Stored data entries
(begin)

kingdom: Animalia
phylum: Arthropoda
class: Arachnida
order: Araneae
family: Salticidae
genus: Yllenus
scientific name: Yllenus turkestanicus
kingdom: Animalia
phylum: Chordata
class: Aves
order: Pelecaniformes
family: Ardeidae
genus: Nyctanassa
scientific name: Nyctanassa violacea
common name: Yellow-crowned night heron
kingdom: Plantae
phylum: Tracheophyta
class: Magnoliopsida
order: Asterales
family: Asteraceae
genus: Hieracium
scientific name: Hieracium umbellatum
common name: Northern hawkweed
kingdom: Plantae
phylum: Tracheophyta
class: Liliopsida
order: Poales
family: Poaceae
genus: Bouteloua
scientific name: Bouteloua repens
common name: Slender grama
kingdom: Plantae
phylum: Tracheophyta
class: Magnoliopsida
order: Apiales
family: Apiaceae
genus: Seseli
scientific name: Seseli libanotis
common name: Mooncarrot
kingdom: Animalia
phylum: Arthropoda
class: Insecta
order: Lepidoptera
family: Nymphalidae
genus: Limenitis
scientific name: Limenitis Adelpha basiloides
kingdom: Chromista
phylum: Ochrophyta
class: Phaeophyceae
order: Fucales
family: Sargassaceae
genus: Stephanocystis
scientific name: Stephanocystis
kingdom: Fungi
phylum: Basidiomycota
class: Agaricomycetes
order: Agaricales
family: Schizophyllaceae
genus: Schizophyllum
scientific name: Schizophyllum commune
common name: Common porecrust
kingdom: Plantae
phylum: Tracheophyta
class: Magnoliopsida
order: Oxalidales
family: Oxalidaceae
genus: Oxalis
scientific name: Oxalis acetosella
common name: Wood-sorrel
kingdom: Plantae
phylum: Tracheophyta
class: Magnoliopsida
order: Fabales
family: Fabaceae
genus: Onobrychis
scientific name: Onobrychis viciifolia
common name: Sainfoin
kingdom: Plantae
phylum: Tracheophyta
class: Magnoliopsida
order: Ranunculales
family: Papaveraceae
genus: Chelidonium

(end)

• **What is required**
Turn every line of the listing above into a Markdown table with the columns "Row" and "Line", numbering the rows and leaving out any blank lines.

• **Written answer**
| Row | Line |
|---|---|
| 1 | kingdom: Animalia |
| 2 | phylum: Arthropoda |
| 3 | class: Arachnida |
| 4 | order: Araneae |
| 5 | family: Salticidae |
| 6 | genus: Yllenus |
| 7 | scientific name: Yllenus turkestanicus |
| 8 | kingdom: Animalia |
| 9 | phylum: Chordata |
| 10 | class: Aves |
| 11 | order: Pelecaniformes |
| 12 | family: Ardeidae |
| 13 | genus: Nyctanassa |
| 14 | scientific name: Nyctanassa violacea |
| 15 | common name: Yellow-crowned night heron |
| 16 | kingdom: Plantae |
| 17 | phylum: Tracheophyta |
| 18 | class: Magnoliopsida |
| 19 | order: Asterales |
| 20 | family: Asteraceae |
| 21 | genus: Hieracium |
| 22 | scientific name: Hieracium umbellatum |
| 23 | common name: Northern hawkweed |
| 24 | kingdom: Plantae |
| 25 | phylum: Tracheophyta |
| 26 | class: Liliopsida |
| 27 | order: Poales |
| 28 | family: Poaceae |
| 29 | genus: Bouteloua |
| 30 | scientific name: Bouteloua repens |
| 31 | common name: Slender grama |
| 32 | kingdom: Plantae |
| 33 | phylum: Tracheophyta |
| 34 | class: Magnoliopsida |
| 35 | order: Apiales |
| 36 | family: Apiaceae |
| 37 | genus: Seseli |
| 38 | scientific name: Seseli libanotis |
| 39 | common name: Mooncarrot |
| 40 | kingdom: Animalia |
| 41 | phylum: Arthropoda |
| 42 | class: Insecta |
| 43 | order: Lepidoptera |
| 44 | family: Nymphalidae |
| 45 | genus: Limenitis |
| 46 | scientific name: Limenitis Adelpha basiloides |
| 47 | kingdom: Chromista |
| 48 | phylum: Ochrophyta |
| 49 | class: Phaeophyceae |
| 50 | order: Fucales |
| 51 | family: Sargassaceae |
| 52 | genus: Stephanocystis |
| 53 | scientific name: Stephanocystis |
| 54 | kingdom: Fungi |
| 55 | phylum: Basidiomycota |
| 56 | class: Agaricomycetes |
| 57 | order: Agaricales |
| 58 | family: Schizophyllaceae |
| 59 | genus: Schizophyllum |
| 60 | scientific name: Schizophyllum commune |
| 61 | common name: Common porecrust |
| 62 | kingdom: Plantae |
| 63 | phylum: Tracheophyta |
| 64 | class: Magnoliopsida |
| 65 | order: Oxalidales |
| 66 | family: Oxalidaceae |
| 67 | genus: Oxalis |
| 68 | scientific name: Oxalis acetosella |
| 69 | common name: Wood-sorrel |
| 70 | kingdom: Plantae |
| 71 | phylum: Tracheophyta |
| 72 | class: Magnoliopsida |
| 73 | order: Fabales |
| 74 | family: Fabaceae |
| 75 | genus: Onobrychis |
| 76 | scientific name: Onobrychis viciifolia |
| 77 | common name: Sainfoin |
| 78 | kingdom: Plantae |
| 79 | phylum: Tracheophyta |
| 80 | class: Magnoliopsida |
| 81 | order: Ranunculales |
| 82 | family: Papaveraceae |
| 83 | genus: Chelidonium |